Ostensibly then the map is a guide to five of the top race tracks on the MotorGP tour and to their surrounding areas. In this role the map is reasonably successful. If you select a marker on the map you can not only learn about a track's history but also discover useful information about how to visit the selected circuit location.

The map also provides useful information about the tourist attractions around each of the featured MotorGP tracks. Beyond MotoGP therefore provides a great service for any MotorGP fans who are planning a vacation around attending a MotoGP event at any of the five mapped tracks.

However MotoGP is an 18-race competition. So you would have thought to be a truly effective guide for MotoGP fans then the map should cover more than the five selected tracks. As a marketing tool it would surely be more effective if it provided a comprehensive guide to all the tracks on the MotoGP world championship tour.

Wednesday, November 19, 2014

The Interactive Map Jigsaw


If you've been furiously clicking away trying to beat your hi-score on MapQuiz then it could be time to take a break and try out a more sedate and relaxed geo-game.

GeoJigsaw is an inspired interactive map jigsaw from Esri. The game allows you to select jumbled up maps from around the world. All you have to do is to put all the jigsaw pieces back together to complete the map.

You can select map jigsaw puzzles to play by location or by difficulty level. If you can't find a map that you like don't worry. You can just zoom in on any location in the world and create your own map jigsaw puzzle.

World Champion Geographer


I am the geographic champion of the world.

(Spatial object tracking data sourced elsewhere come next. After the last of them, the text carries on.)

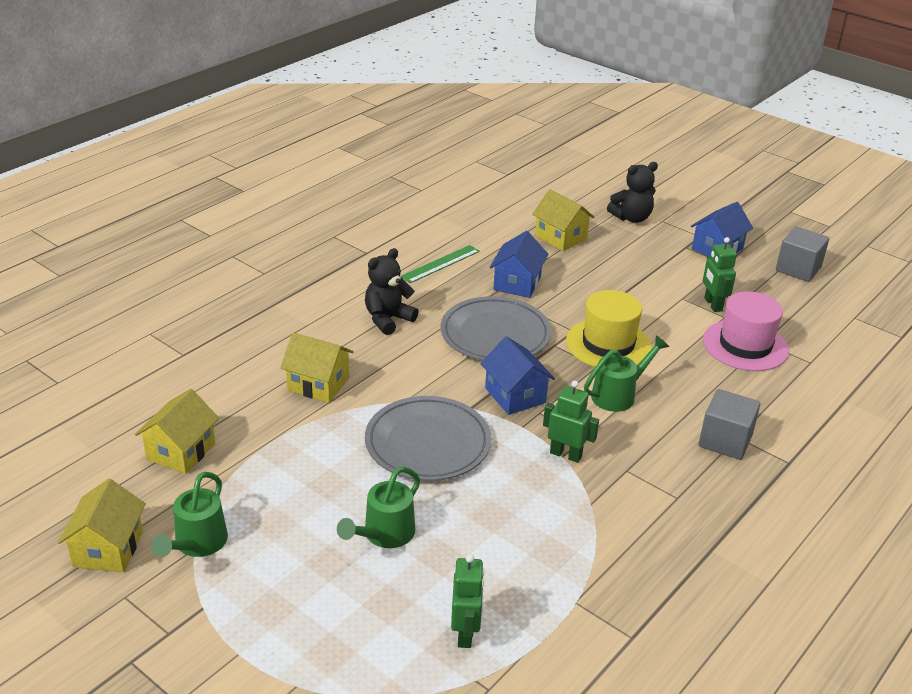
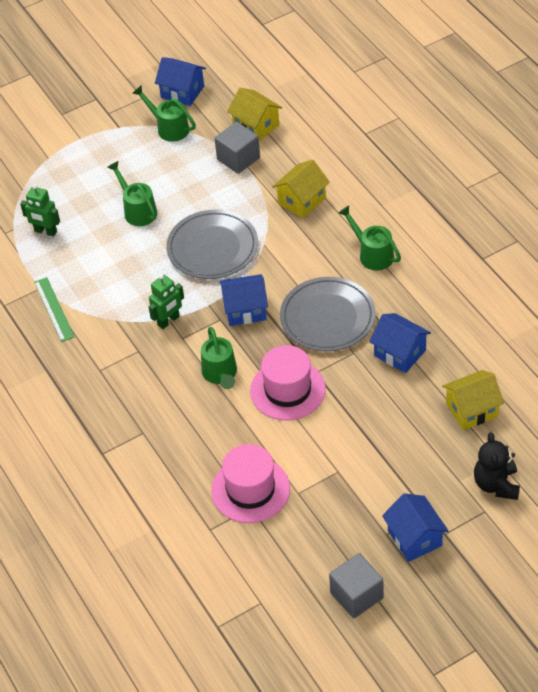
camera: 115 degrees right, 15 degrees up
(108, 549) = (182, 92): yellow house -> blue house
(388, 319) = (372, 254): black teddy bear -> green watering can
(441, 264) = (448, 306): green ruler -> green ruler (53, 309)
(608, 344) = (287, 390): yellow hat -> pink hat
(712, 304) = (319, 491): green robot -> none
(725, 441) = (141, 422): grey cube -> grey cube (238, 158)

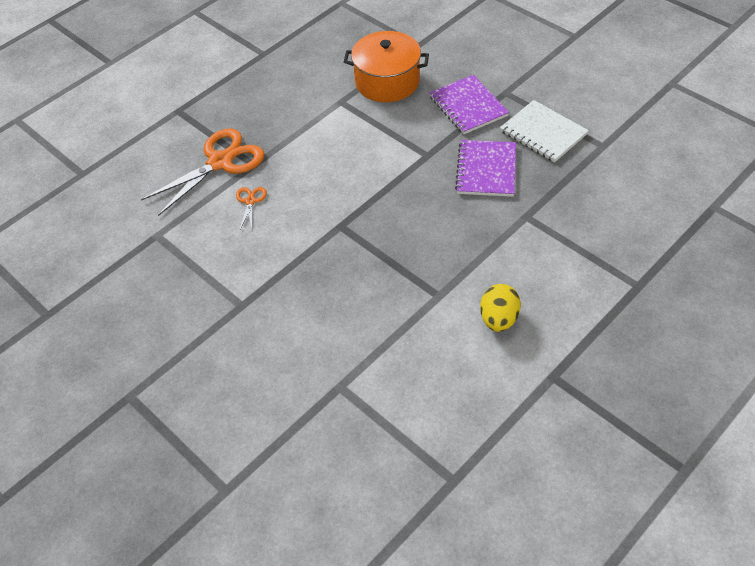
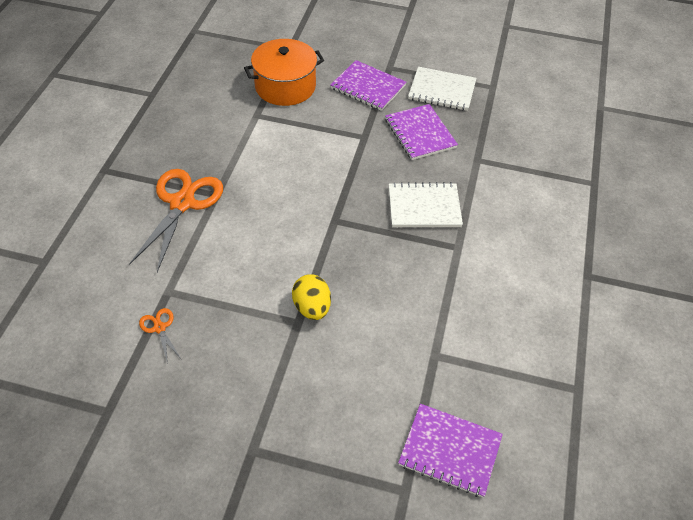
camera: 35 degrees left, 0 degrees up
(250, 201) = (237, 228): orange scissors -> orange scissors (159, 328)
(289, 476) = (450, 451): none -> purple notebook
(435, 244) = (424, 207): none -> white notebook
(499, 319) = (516, 248): yellow egg -> yellow egg (312, 308)

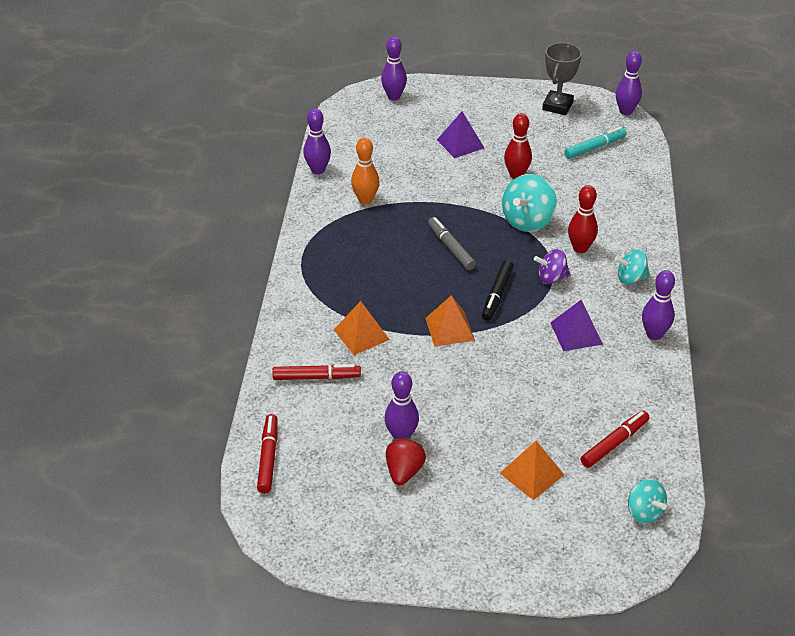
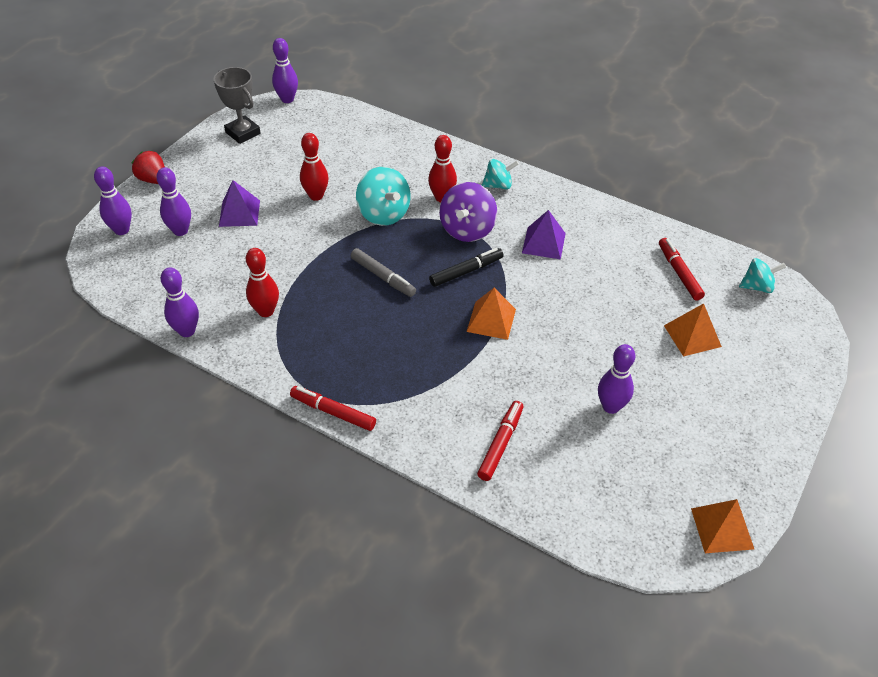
camera: 65 degrees left, 5 degrees up
(268, 457) = (593, 524): red marker -> red marker (333, 412)
(361, 334) = (461, 387): orange pyramid -> orange pyramid (722, 528)
(365, 200) = (266, 311): orange bowling pin -> red bowling pin
(404, 471) = (655, 421): red strawberry -> red strawberry (153, 180)
(451, 248) = (383, 277): grey marker -> grey marker turned 135 degrees counterclockwise
(497, 295) = (466, 272): black marker -> black marker turned 75 degrees counterclockwise
(551, 278) = (467, 230): purple spinning top -> purple spinning top, size x1.61
(595, 147) = (319, 136): turquoise marker -> none
(630, 278) = (498, 185): turquoise spinning top -> turquoise spinning top turned 120 degrees counterclockwise
(654, 334) = (570, 200): purple bowling pin -> purple bowling pin (180, 231)

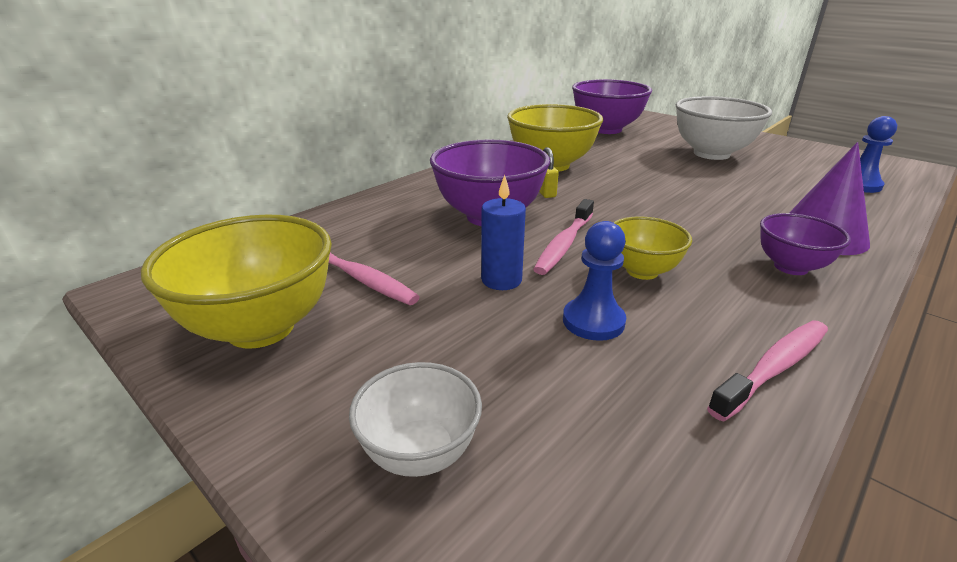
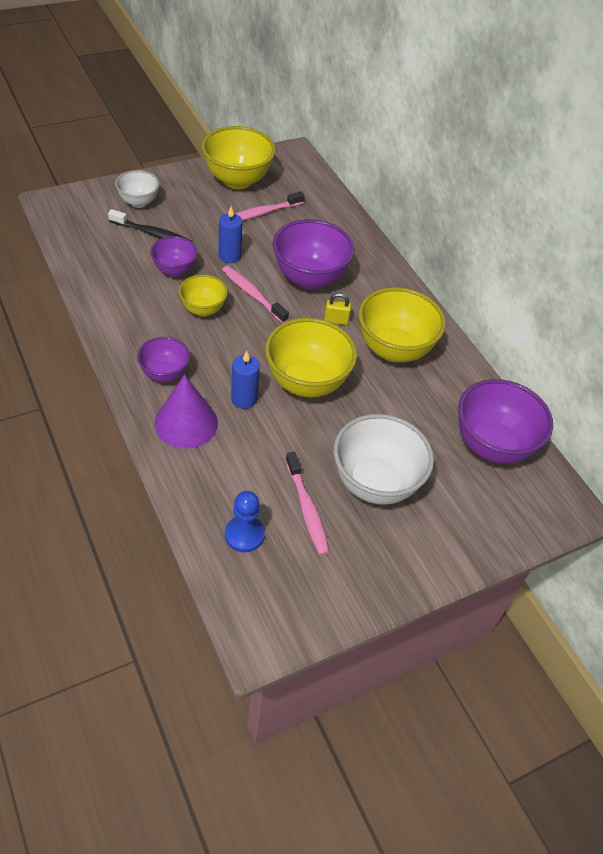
camera: 105 degrees right, 20 degrees up
(520, 383) = (153, 234): none -> black toothbrush
(593, 321) = (174, 270): blue pawn -> purple bowl
(655, 191) = (306, 383): none -> yellow bowl
(731, 214) = (244, 399): none -> blue candle
(774, 368) = (105, 305): pink toothbrush -> pink toothbrush (307, 509)

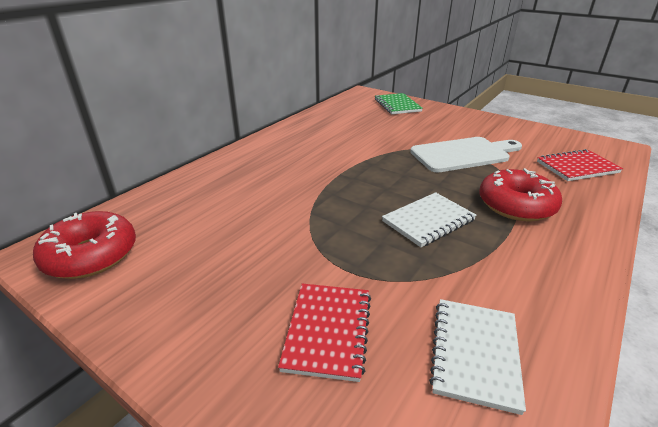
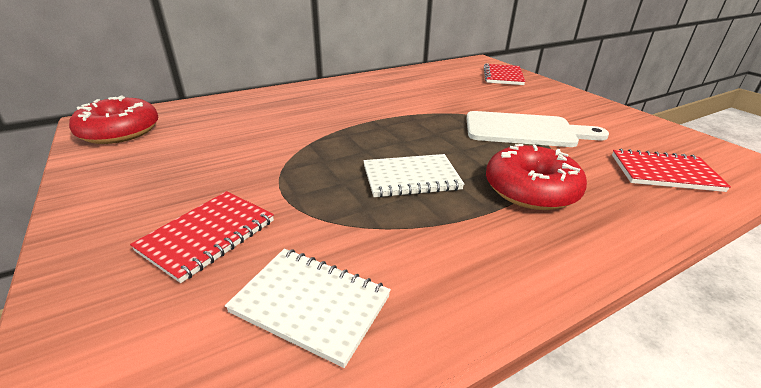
camera: 25 degrees right, 0 degrees up
(397, 105) = (503, 76): green notebook -> red notebook
(474, 354) = (311, 304): white notebook -> white notebook turned 75 degrees clockwise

Okay, I'm not. That title is currently held by Frederick B. But I am the fifth highest scorer today on the Esri MapQuiz. Which is good enough for me.

MapQuiz is a your geographic literacy game which tests how well you can recognize satellite imagery from different locations around the world. Log-in to MapQuiz with a Facebook account and you will be shown a series of satellite images. All you have to do is guess the correct location from four suggestions.

You are awarded points for each location that you get correct and for how quickly you can answer. After you have completed six rounds of the game you can compare your score against today's top scores, the top scores recorded this month, the best this year and the all time top scores.

I'm warning you though you will have to go some to beat me!